[[ ENTRIES PROVIDED, beginning ]]

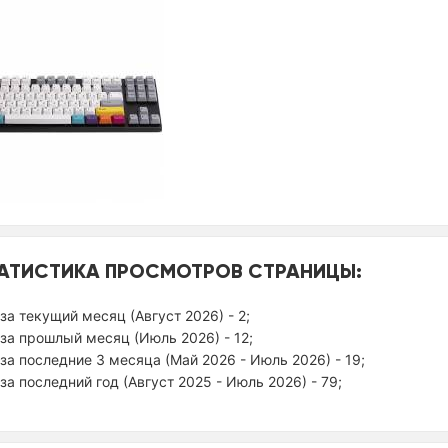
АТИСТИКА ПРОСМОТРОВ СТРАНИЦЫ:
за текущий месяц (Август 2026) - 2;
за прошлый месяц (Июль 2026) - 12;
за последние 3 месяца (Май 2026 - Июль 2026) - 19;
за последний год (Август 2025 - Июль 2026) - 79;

[[ ENTRIES PROVIDED, end ]]

* YOUR INSTRUCTIONS *
All of the material must be given again exactly, though no picture may appear in the copy.

* EXPECTED ANSWER *
АТИСТИКА ПРОСМОТРОВ СТРАНИЦЫ:
за текущий месяц (Август 2026) - 2;
за прошлый месяц (Июль 2026) - 12;
за последние 3 месяца (Май 2026 - Июль 2026) - 19;
за последний год (Август 2025 - Июль 2026) - 79;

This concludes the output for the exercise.